Fig. 3: Chili binds the phenol form of DMHBO⁺ via H-bonding to N7 of G15.

a The phenol/phenolate equilibrium of DMHBO⁺ allows monitoring of RNA folding. b Temperature-dependent absorbance spectra of the parent Chili RNA–DMHBO⁺ complex (10 µM) and white light images of 100 µM solutions upon cooling from 85 °C to room temperature. c Absorbance (A) at 450 nm (yellow) and 550 nm (purple) as a function of temperature. The inflection point at 70 °C fits well to the reversible thermal melting transition of the RNA monitored at 260 nm (right axis: hyperchromicity (hyp₂₆₀), gray). d H-bonding between the ligand and N7 of G15 in wt-Chili and selected mutations. e c⁷G15-modified Chili RNA is not able to shift the phenol/phenolate equilibrium.

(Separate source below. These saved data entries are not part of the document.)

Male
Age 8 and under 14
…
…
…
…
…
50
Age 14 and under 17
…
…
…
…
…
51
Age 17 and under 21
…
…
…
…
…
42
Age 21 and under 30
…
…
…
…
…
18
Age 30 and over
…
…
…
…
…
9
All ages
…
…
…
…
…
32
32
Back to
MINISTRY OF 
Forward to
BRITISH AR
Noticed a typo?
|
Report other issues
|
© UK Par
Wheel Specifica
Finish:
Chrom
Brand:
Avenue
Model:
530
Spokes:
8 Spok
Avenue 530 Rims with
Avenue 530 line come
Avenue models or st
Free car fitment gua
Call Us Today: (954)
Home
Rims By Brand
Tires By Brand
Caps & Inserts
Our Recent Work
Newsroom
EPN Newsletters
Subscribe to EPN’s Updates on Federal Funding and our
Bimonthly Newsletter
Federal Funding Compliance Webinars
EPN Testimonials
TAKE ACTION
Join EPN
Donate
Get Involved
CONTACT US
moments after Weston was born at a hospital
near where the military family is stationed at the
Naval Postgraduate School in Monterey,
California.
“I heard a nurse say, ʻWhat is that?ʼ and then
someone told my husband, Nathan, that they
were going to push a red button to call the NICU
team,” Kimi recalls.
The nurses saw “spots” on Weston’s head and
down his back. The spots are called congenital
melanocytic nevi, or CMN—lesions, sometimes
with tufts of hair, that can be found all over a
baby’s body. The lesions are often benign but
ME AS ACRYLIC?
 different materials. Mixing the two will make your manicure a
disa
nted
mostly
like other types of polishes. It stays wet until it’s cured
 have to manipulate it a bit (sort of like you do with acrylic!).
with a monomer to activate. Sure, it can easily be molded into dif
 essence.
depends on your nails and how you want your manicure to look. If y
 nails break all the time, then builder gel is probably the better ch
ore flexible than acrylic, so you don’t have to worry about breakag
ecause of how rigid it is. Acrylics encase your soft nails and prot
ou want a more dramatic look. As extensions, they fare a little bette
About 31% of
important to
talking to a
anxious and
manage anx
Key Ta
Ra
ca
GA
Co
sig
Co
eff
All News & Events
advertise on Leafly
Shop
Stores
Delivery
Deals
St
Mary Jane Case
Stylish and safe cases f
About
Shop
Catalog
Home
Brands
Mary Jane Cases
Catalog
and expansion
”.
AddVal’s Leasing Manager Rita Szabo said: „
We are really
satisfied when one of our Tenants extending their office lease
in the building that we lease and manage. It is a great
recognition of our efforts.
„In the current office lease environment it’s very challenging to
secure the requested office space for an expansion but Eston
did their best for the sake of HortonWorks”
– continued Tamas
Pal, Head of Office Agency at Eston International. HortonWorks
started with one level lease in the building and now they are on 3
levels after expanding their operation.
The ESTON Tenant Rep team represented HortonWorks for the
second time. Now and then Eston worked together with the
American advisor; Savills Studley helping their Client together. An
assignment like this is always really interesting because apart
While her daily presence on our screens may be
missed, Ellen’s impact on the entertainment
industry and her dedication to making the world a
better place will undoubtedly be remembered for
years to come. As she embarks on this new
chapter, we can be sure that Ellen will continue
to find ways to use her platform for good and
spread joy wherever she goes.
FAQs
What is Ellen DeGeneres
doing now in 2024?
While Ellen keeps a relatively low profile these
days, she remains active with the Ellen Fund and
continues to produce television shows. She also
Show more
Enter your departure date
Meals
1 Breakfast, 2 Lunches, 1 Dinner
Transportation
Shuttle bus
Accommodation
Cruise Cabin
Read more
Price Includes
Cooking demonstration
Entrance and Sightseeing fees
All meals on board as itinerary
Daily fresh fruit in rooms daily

Absorbance spectra of the parent complex (solid black line) in comparison to free ligand (dashed black line) and with c⁷G RNA mutant (solid red line). f Absorbance and g fluorescence spectra of Chili–DMHBO⁺ complexes containing point mutations. The C40U mutation (Wobble base pair) is tolerated, while G15A completely disrupts ligand binding and fluorescence. Compensatory mutations of G15:C40 to A15:U40 only partially restore the fluorogenic binding site and result in a blue-shifted absorption maximum. RNA and ligand concentrations are 10 µM in b and e and 5 µM in f and g.